MATERIAL FOR THE TASK =
== Segment start ==

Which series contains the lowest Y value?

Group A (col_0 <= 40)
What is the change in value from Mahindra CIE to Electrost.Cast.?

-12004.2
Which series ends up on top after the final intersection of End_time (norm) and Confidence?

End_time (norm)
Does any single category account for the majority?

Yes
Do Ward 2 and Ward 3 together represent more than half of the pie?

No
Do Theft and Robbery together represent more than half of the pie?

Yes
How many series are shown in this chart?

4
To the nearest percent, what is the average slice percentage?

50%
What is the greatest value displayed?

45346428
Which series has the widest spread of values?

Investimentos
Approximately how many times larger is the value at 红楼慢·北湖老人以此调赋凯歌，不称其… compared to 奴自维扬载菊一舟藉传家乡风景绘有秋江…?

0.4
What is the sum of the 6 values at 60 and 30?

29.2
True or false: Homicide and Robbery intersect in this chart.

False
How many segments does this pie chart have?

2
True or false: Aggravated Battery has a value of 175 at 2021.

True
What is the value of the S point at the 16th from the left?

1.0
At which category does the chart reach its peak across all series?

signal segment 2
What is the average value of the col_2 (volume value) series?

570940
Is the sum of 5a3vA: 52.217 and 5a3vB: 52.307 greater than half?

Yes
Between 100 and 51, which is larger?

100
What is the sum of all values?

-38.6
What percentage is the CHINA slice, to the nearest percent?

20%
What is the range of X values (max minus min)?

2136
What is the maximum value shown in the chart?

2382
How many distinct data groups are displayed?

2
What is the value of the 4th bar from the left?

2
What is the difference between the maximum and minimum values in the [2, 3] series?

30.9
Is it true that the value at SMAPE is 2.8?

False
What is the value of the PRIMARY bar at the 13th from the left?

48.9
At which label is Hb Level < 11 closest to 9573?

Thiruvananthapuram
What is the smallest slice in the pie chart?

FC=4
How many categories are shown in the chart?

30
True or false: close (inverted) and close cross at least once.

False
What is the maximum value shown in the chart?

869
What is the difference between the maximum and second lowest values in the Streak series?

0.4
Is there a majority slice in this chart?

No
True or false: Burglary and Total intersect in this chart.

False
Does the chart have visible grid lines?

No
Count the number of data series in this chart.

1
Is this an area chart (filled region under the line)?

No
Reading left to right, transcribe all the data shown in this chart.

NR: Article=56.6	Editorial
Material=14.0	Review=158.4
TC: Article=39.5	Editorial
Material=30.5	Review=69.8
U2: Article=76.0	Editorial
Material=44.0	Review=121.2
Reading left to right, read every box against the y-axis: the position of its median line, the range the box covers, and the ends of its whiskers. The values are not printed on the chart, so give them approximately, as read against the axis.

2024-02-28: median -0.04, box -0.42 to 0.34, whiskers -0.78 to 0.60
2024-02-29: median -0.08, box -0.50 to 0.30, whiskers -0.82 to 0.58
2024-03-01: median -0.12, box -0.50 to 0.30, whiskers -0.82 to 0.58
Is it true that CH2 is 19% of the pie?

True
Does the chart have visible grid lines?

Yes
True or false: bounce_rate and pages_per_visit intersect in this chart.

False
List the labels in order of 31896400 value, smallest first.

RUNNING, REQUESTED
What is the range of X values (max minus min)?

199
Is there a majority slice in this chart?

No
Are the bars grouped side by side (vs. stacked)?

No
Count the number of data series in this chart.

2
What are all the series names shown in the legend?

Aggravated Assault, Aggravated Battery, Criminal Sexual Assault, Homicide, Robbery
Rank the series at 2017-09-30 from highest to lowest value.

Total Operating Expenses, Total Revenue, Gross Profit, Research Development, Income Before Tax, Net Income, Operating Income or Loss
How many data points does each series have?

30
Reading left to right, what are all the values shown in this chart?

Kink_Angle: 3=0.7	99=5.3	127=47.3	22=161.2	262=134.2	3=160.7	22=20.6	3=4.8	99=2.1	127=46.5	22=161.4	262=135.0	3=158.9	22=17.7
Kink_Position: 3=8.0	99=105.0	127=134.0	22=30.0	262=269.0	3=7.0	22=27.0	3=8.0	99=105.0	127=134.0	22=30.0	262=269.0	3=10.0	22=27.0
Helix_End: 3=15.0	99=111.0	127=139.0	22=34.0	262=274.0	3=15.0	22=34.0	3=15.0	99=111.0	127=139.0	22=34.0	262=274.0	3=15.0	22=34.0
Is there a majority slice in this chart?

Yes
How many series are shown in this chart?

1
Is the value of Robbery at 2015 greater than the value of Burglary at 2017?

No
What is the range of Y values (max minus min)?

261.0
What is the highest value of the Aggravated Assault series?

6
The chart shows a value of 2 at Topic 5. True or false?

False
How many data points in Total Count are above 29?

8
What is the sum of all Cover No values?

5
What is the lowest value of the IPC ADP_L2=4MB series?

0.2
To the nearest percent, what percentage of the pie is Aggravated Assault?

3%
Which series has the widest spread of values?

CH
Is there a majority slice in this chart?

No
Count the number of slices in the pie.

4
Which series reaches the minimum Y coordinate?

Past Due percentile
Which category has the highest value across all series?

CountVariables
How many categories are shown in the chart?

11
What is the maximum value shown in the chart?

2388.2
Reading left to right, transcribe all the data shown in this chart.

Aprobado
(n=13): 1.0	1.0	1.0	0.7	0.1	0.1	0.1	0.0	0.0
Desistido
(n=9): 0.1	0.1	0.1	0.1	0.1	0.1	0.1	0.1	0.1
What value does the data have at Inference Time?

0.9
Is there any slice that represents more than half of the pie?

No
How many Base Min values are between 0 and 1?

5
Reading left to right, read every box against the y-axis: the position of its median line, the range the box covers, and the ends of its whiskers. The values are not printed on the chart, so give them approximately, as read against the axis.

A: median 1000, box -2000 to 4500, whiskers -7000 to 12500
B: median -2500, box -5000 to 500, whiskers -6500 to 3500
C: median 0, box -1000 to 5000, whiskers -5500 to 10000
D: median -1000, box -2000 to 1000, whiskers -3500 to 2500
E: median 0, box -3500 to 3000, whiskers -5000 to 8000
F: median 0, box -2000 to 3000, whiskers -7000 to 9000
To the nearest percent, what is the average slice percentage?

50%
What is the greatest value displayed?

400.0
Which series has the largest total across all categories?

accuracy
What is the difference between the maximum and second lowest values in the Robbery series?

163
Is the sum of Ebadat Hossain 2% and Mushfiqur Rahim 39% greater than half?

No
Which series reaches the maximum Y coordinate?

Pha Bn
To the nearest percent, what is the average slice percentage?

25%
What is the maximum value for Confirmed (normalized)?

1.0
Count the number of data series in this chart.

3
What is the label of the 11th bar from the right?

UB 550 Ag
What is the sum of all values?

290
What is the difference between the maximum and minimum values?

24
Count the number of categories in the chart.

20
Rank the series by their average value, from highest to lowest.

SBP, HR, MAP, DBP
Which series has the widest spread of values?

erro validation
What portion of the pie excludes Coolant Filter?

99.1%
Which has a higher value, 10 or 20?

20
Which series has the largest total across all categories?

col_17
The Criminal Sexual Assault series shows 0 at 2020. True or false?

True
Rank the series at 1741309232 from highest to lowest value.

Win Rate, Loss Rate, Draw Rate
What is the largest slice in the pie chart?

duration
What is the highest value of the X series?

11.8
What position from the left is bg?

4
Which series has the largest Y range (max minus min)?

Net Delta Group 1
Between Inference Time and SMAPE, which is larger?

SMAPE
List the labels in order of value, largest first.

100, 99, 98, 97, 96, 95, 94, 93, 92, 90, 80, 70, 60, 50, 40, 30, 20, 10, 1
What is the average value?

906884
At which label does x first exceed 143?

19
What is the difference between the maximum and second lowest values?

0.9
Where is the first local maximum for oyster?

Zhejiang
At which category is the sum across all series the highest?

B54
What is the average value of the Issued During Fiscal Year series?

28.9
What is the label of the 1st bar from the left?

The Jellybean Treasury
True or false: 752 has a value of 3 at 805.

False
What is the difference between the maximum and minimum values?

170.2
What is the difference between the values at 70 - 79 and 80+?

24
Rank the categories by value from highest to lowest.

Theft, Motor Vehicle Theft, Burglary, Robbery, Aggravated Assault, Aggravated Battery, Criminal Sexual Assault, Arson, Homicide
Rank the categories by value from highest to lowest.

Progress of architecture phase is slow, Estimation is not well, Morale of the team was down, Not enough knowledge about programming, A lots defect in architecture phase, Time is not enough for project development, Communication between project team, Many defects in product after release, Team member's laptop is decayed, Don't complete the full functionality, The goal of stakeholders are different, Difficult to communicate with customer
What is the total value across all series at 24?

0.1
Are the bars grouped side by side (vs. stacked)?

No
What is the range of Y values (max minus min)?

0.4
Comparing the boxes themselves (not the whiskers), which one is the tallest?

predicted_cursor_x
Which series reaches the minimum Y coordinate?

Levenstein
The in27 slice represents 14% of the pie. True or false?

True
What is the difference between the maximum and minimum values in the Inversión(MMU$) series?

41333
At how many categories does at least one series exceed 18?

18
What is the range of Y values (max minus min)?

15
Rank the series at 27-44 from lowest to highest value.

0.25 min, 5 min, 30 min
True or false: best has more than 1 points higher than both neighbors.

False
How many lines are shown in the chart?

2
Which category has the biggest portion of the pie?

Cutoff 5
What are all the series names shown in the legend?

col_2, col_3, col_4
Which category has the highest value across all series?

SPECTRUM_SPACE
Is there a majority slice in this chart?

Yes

== Segment end ==

REQUIRED WORK = Rewrite every line from the start of the records through the line containing "True or false: Burglary", inclusive, substituting "graph" for each occurrence of "chart" and leaving everything else unchanged.

ANSWER BOX =
Which series contains the lowest Y value?

Group A (col_0 <= 40)
What is the change in value from Mahindra CIE to Electrost.Cast.?

-12004.2
Which series ends up on top after the final intersection of End_time (norm) and Confidence?

End_time (norm)
Does any single category account for the majority?

Yes
Do Ward 2 and Ward 3 together represent more than half of the pie?

No
Do Theft and Robbery together represent more than half of the pie?

Yes
How many series are shown in this graph?

4
To the nearest percent, what is the average slice percentage?

50%
What is the greatest value displayed?

45346428
Which series has the widest spread of values?

Investimentos
Approximately how many times larger is the value at 红楼慢·北湖老人以此调赋凯歌，不称其… compared to 奴自维扬载菊一舟藉传家乡风景绘有秋江…?

0.4
What is the sum of the 6 values at 60 and 30?

29.2
True or false: Homicide and Robbery intersect in this graph.

False
How many segments does this pie graph have?

2
True or false: Aggravated Battery has a value of 175 at 2021.

True
What is the value of the S point at the 16th from the left?

1.0
At which category does the graph reach its peak across all series?

signal segment 2
What is the average value of the col_2 (volume value) series?

570940
Is the sum of 5a3vA: 52.217 and 5a3vB: 52.307 greater than half?

Yes
Between 100 and 51, which is larger?

100
What is the sum of all values?

-38.6
What percentage is the CHINA slice, to the nearest percent?

20%
What is the range of X values (max minus min)?

2136
What is the maximum value shown in the graph?

2382
How many distinct data groups are displayed?

2
What is the value of the 4th bar from the left?

2
What is the difference between the maximum and minimum values in the [2, 3] series?

30.9
Is it true that the value at SMAPE is 2.8?

False
What is the value of the PRIMARY bar at the 13th from the left?

48.9
At which label is Hb Level < 11 closest to 9573?

Thiruvananthapuram
What is the smallest slice in the pie graph?

FC=4
How many categories are shown in the graph?

30
True or false: close (inverted) and close cross at least once.

False
What is the maximum value shown in the graph?

869
What is the difference between the maximum and second lowest values in the Streak series?

0.4
Is there a majority slice in this graph?

No
True or false: Burglary and Total intersect in this graph.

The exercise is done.